This is a question about the difference in gradient noise or variance of gradient for stochastic gradient descent vs mini-batch gradient descent (with batch size $B \geq 1$).
How can I prove that the variance of gradient for the batch gradient descent is reduced by a factor of $B$ compared to stochastic gradient descent?

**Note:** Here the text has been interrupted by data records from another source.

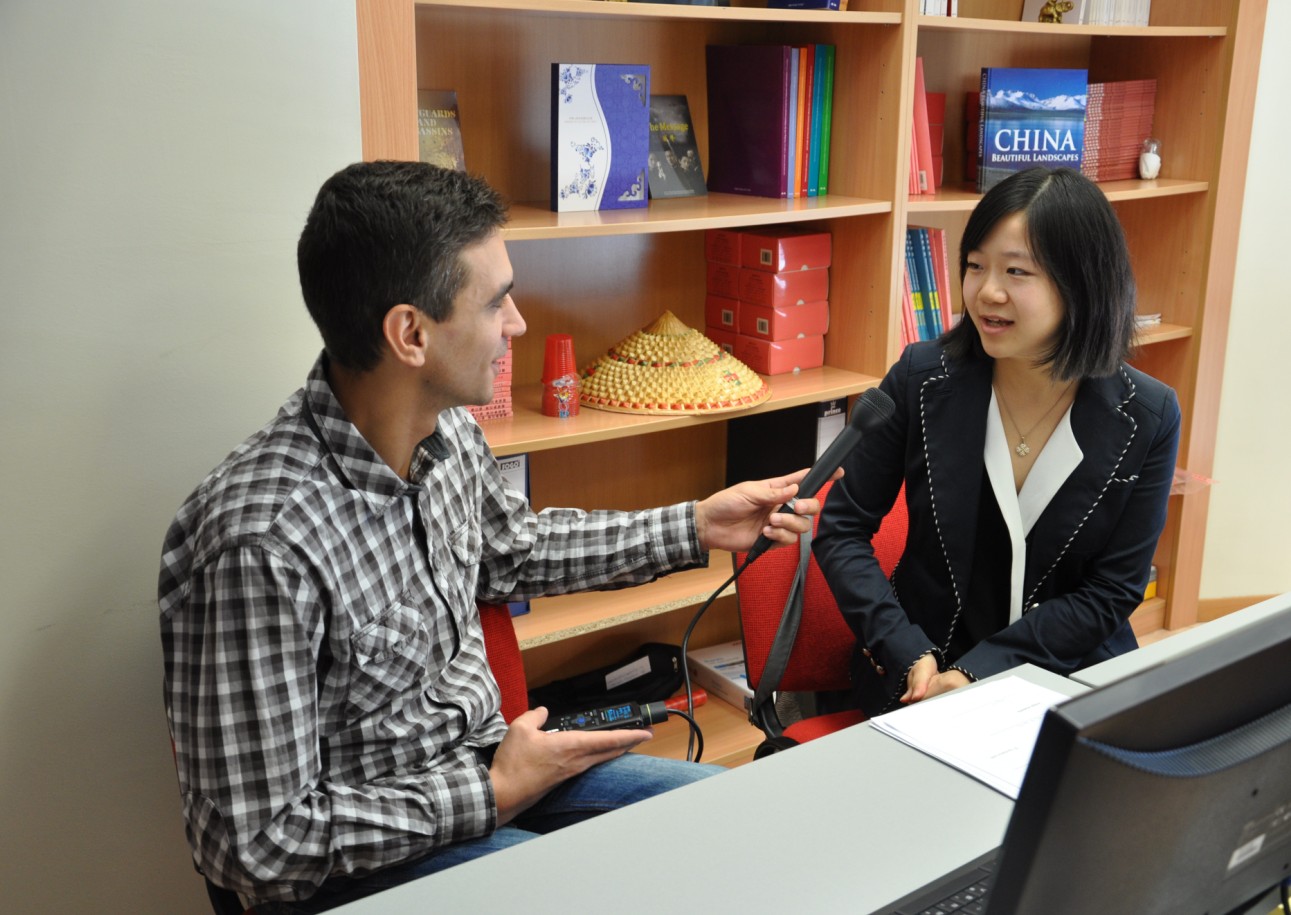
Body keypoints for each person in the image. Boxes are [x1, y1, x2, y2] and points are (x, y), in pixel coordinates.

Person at [159, 160, 827, 912]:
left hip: (496, 768)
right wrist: (489, 793)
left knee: (732, 820)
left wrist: (697, 525)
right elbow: (257, 846)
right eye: (495, 302)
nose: (517, 324)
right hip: (361, 861)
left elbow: (512, 551)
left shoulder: (447, 434)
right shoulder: (260, 544)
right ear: (410, 334)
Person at [814, 166, 1181, 718]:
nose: (987, 291)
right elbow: (842, 528)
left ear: (1082, 282)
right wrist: (905, 646)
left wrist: (980, 672)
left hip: (1064, 680)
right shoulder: (921, 378)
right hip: (921, 676)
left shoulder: (1147, 415)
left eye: (1016, 271)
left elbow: (1112, 590)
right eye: (975, 265)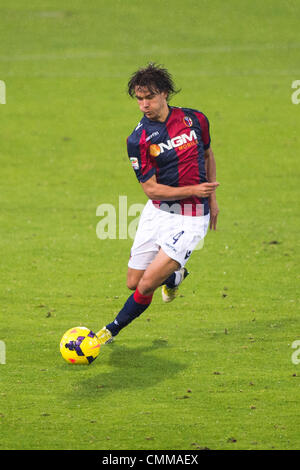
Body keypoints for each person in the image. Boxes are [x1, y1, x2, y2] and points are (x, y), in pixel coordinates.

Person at [97, 63, 219, 344]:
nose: (143, 105)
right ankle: (175, 276)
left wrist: (211, 198)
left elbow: (208, 155)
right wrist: (194, 188)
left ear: (165, 93)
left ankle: (107, 333)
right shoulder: (138, 139)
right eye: (139, 99)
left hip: (191, 218)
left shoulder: (196, 120)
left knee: (147, 284)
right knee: (133, 282)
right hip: (157, 213)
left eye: (149, 97)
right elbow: (151, 190)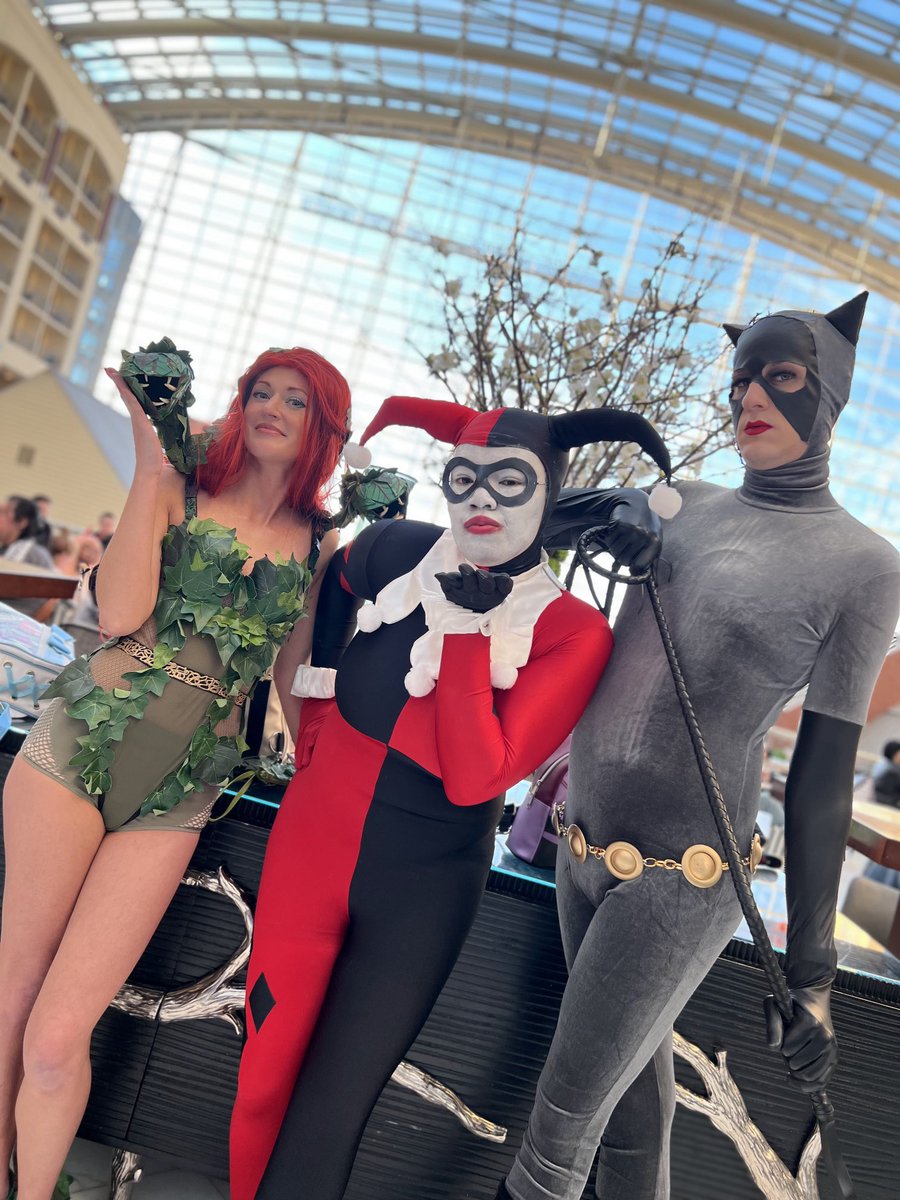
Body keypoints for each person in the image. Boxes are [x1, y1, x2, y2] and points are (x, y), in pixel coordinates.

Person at [495, 293, 900, 1200]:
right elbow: (512, 529)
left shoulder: (864, 565)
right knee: (631, 1120)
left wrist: (814, 977)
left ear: (830, 394)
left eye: (781, 376)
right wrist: (605, 508)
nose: (750, 395)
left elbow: (823, 779)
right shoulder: (685, 504)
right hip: (578, 849)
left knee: (555, 1141)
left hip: (681, 879)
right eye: (741, 378)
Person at [228, 395, 673, 1200]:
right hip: (312, 840)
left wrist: (468, 635)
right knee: (263, 1065)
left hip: (422, 890)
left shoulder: (571, 630)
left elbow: (476, 777)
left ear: (546, 491)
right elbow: (337, 581)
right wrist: (314, 701)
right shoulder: (397, 548)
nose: (482, 500)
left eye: (510, 482)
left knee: (333, 1107)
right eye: (465, 478)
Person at [0, 345, 352, 1200]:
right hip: (74, 753)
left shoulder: (322, 542)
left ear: (323, 427)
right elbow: (120, 615)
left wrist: (333, 778)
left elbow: (295, 675)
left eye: (295, 400)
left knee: (57, 1037)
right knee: (12, 1005)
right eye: (260, 390)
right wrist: (149, 465)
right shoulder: (180, 488)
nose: (271, 407)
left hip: (180, 792)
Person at [0, 496, 56, 616]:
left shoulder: (29, 553)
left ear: (21, 522)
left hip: (13, 620)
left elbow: (51, 600)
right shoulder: (7, 549)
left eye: (3, 512)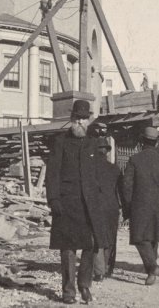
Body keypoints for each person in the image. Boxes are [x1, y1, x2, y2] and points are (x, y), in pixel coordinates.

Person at [45, 100, 108, 305]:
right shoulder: (60, 141)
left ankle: (84, 285)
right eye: (76, 118)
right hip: (67, 204)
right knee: (68, 249)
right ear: (71, 119)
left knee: (90, 245)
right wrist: (53, 199)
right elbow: (52, 173)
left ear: (88, 120)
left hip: (89, 205)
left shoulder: (92, 143)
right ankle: (68, 291)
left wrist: (102, 199)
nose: (79, 122)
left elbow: (99, 174)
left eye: (83, 118)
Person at [122, 126, 159, 286]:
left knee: (139, 237)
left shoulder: (134, 160)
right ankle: (152, 274)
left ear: (142, 142)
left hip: (139, 204)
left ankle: (152, 267)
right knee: (152, 239)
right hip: (156, 205)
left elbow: (126, 185)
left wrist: (128, 206)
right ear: (156, 143)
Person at [93, 137, 122, 281]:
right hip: (112, 207)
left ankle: (99, 271)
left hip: (95, 207)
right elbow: (121, 191)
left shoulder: (88, 169)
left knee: (97, 237)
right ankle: (108, 268)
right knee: (110, 238)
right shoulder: (114, 169)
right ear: (106, 152)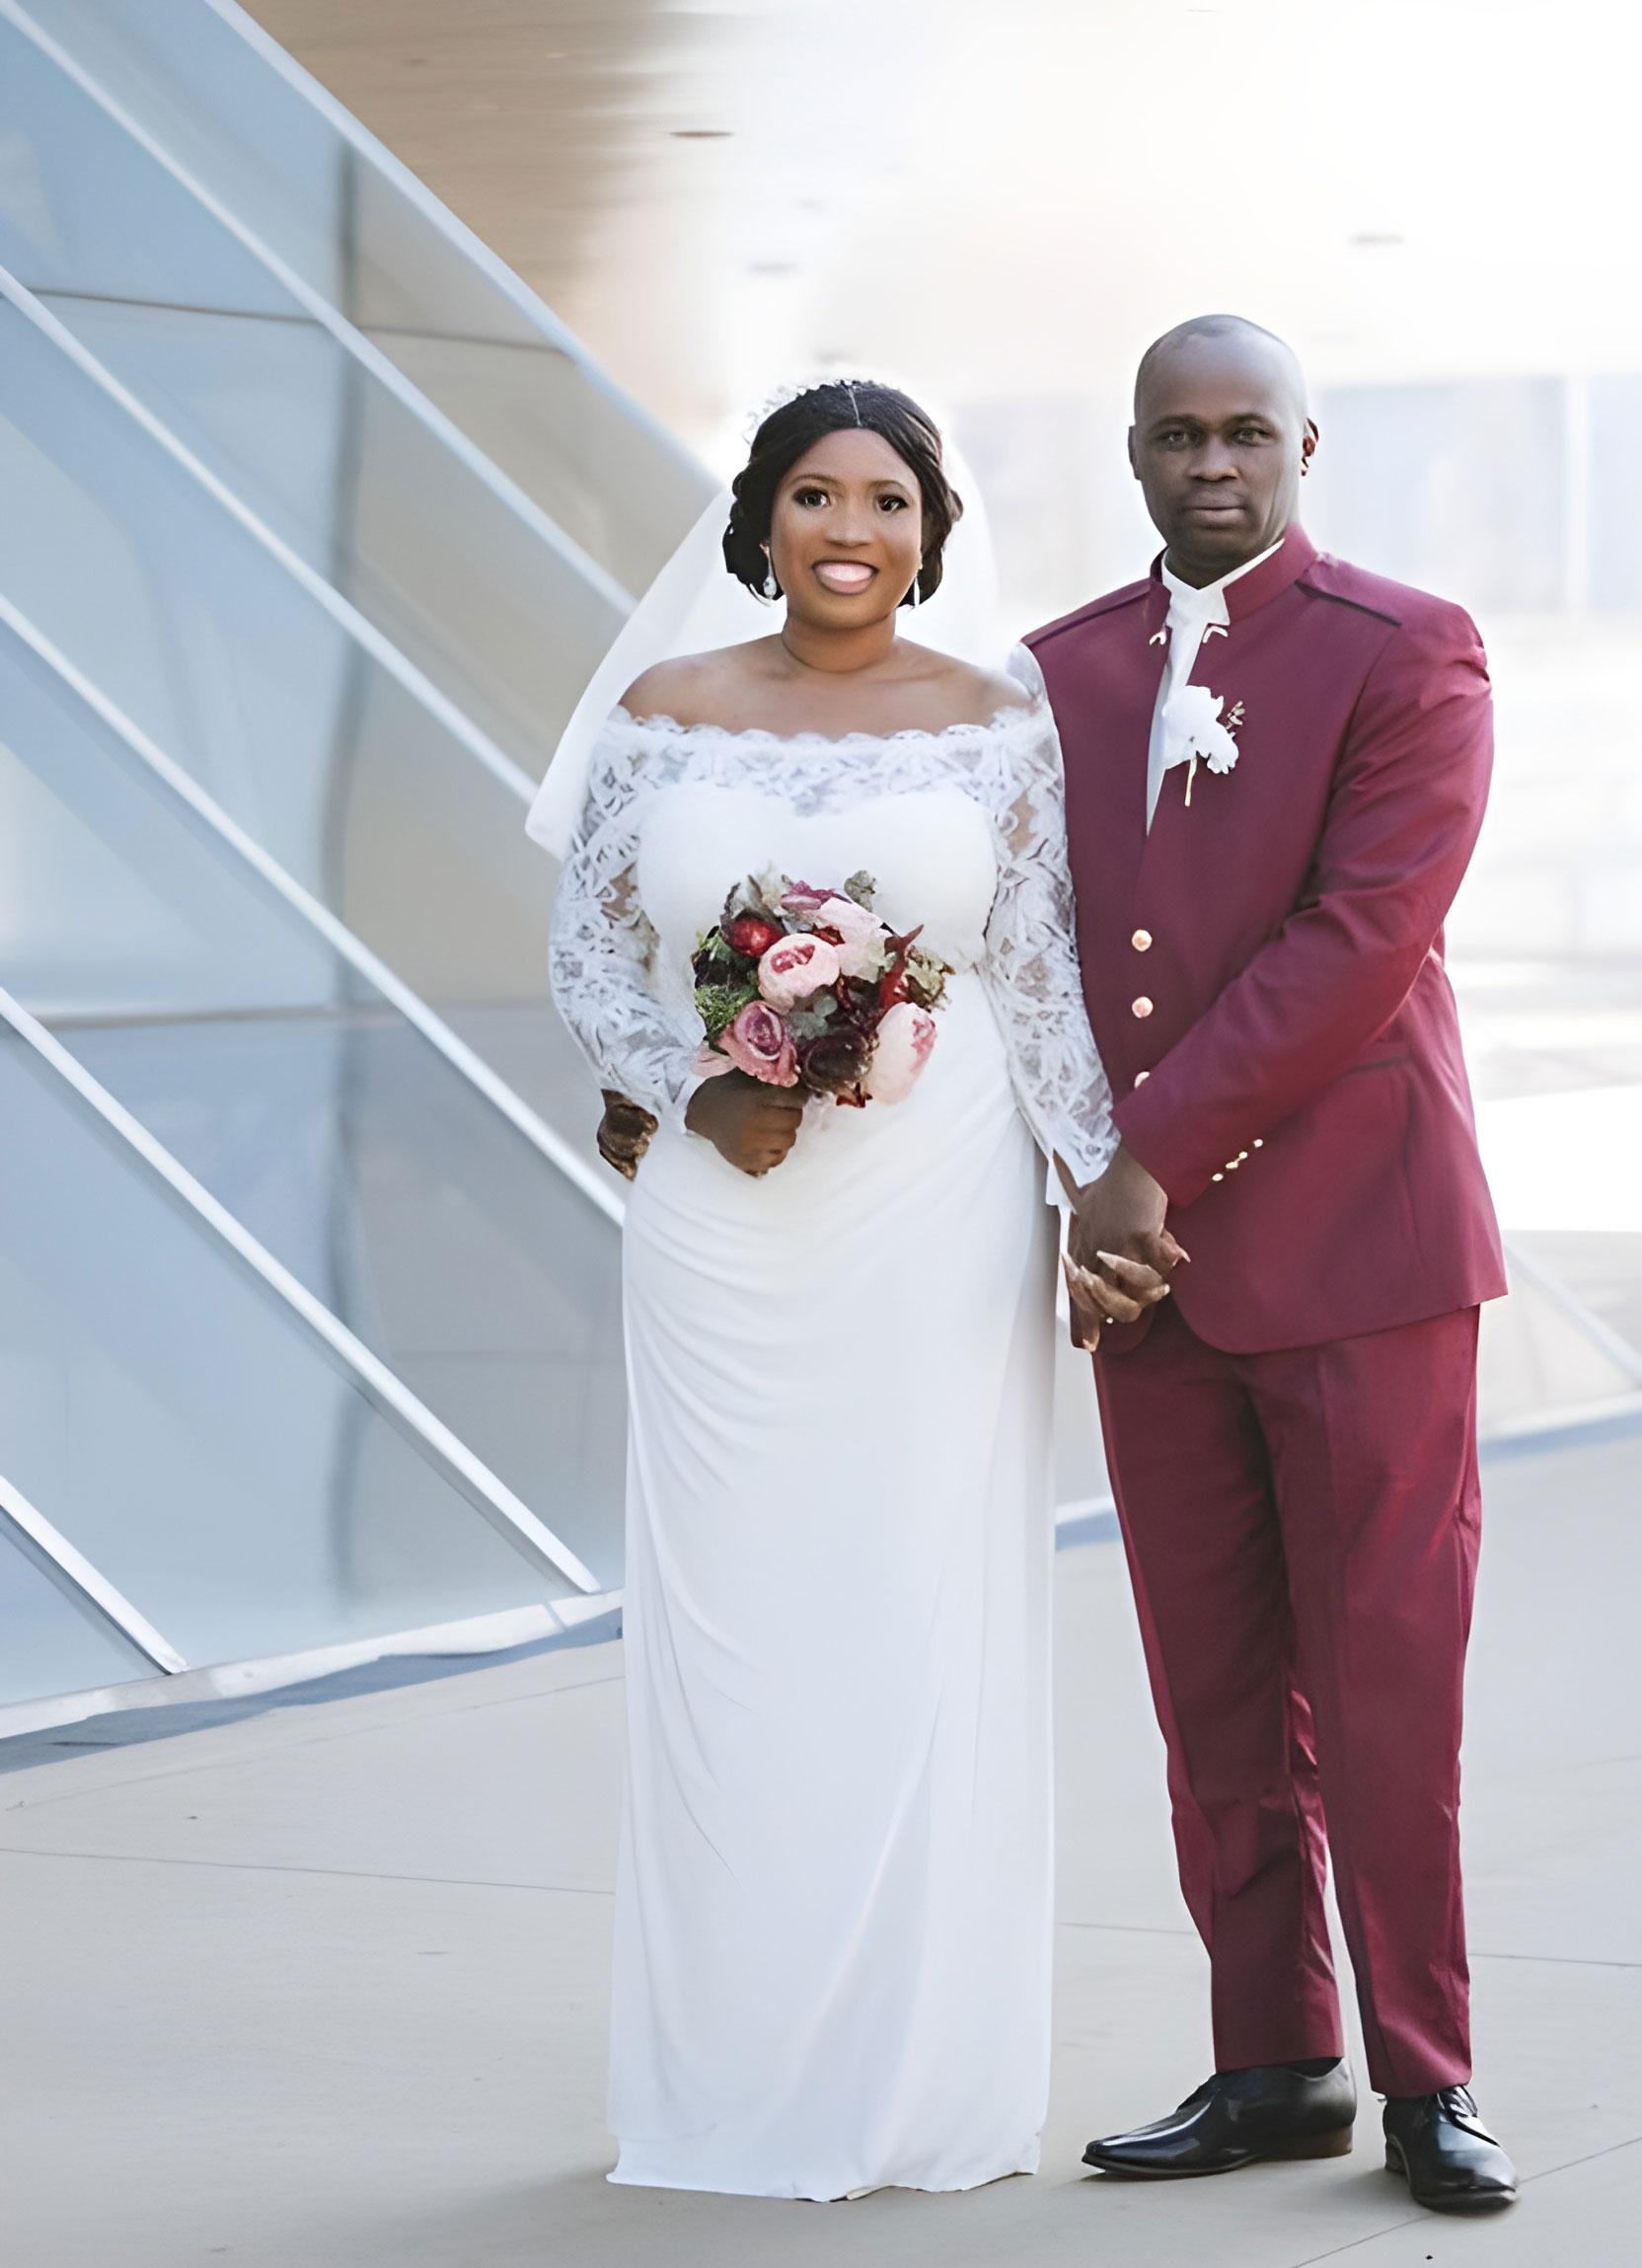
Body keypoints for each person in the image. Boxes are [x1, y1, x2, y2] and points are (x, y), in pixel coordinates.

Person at [530, 380, 1162, 2201]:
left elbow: (1036, 975)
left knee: (915, 1606)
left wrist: (1095, 1180)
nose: (852, 529)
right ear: (762, 517)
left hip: (935, 1209)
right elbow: (586, 951)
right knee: (732, 1628)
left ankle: (912, 2074)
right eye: (816, 493)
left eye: (888, 499)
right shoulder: (662, 713)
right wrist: (686, 1084)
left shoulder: (995, 716)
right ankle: (725, 2077)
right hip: (724, 1228)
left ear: (930, 529)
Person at [1033, 316, 1519, 2214]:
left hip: (1363, 1255)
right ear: (1134, 449)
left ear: (1304, 443)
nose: (1211, 463)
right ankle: (1273, 2059)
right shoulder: (1060, 672)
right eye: (1176, 434)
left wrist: (1140, 1163)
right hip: (1149, 1281)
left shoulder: (1412, 654)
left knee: (1388, 1683)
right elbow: (1035, 949)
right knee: (1214, 1692)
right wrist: (1087, 1182)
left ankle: (1427, 2080)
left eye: (1245, 431)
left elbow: (1358, 941)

Any links to papers would be helpful too.
Best Answer
By induction, you can show that for $i=1$, it is trivial. For any $t \leq m - 1$, assume that $E((\frac{\sum_{i=1}^tX_i}{t}-E(X))^2)=\frac{E(X^2) - E(X)^2}{t}$, when $t = m$, one has
$$ E((\frac{\sum_{i=1}^mX_i}{m}-E(X))^2) = E((\frac{\sum_{i=1}^{m-1}X_i-(m-1)E(X) + (X_m - E(X))}{m})^2) = \frac{1}{m^2}(E((\sum_{i=1}^{m-1}X_i-(m-1)E(X))^2) + E((X_m-E(X))^2) + E(2(\sum_{i=1}^{m-1}X_i-(m-1)E(X))(X_m - E(X)))) = \frac{1}{m^2}((m-1)E(X^2) - (m-1)E(X)^2 + E(X^2)-E(X)^2) = \frac{E(X^2) - E(X)^2}{m} $$
The third equality used fact that $X_1, \ldots, X_m$ are drawn independently. You may replace $m$ with $B$ in your formula.